The United Kingdom will participate in the European Union Electoral Observer Mission which will be deployed to Zimbabwe to monitor the electoral process in the coming election Minister of State Harriett Baldwin said this week.
Britain voted to leave the EU in June 2016 but is only doing so in March next year.
Baldwin told the House of Commons that Britain has consistently called for free and fair elections in Zimbabwe and has regularly engaged with actors across the political spectrum to discuss how best the international community can support Zimbabwe’s democratisation process.
“Most recently, our ambassador in Harare met President Mnangagwa on 5 May and the Foreign Secretary met MDC Alliance leader Nelson Chamisa on 9 May to discuss these points,” she said.

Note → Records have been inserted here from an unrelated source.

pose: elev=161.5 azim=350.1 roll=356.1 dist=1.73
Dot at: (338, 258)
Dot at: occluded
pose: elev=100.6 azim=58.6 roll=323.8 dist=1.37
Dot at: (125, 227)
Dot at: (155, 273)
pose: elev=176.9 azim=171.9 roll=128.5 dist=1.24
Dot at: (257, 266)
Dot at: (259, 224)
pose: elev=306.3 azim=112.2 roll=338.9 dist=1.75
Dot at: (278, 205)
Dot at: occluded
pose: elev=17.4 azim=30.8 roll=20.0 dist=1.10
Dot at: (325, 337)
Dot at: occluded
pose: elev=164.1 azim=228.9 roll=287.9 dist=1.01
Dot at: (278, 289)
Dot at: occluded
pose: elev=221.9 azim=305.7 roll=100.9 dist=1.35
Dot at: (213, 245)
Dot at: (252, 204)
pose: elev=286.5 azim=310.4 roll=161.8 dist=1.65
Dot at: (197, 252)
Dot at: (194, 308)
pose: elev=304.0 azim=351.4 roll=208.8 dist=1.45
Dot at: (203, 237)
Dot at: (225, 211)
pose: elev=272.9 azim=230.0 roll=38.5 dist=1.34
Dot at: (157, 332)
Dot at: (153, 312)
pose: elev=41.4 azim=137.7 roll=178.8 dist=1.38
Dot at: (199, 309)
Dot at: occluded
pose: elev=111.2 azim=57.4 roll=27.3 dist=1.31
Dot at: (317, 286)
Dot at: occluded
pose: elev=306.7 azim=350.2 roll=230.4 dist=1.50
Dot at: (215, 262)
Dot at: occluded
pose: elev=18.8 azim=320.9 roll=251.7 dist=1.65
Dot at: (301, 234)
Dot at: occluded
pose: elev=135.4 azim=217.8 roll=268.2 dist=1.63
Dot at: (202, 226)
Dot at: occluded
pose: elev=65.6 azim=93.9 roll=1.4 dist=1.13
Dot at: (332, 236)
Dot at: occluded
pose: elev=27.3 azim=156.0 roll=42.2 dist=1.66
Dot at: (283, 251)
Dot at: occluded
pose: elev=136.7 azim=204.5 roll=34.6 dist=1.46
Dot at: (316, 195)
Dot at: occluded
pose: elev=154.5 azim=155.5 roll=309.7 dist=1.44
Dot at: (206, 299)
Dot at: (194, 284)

She was responding to a question from Labour legislator Kate Hoey on what plans the Britain has “to help ensure that elections due to be held in Zimbabwe in 2018 are conducted in a free, fair and transparent manner”.
Baldwin said besides engaging with the political actors, it is spending £24 million between 2014 and 2019 on civil society support for transparency, accountability, human rights and citizen engagement in Zimbabwe, much of which will help support democratisation.
This includes an increase of £5 million announced in February specifically to support election-related work.
Britain has been accused of propping Mnangagwa in the coming elections with one of the opposition leaders Tendai Biti complaining about why the United Kingdom government had granted Zimbabwe business a loan of $100 million.
But Britain has been giving aid to Zimbabwe throughout but not through the government.
Figures released by Baldwin this week showed that Britain had given aid totaling £459 million to Zimbabwe over the past five years through its Department for International Development.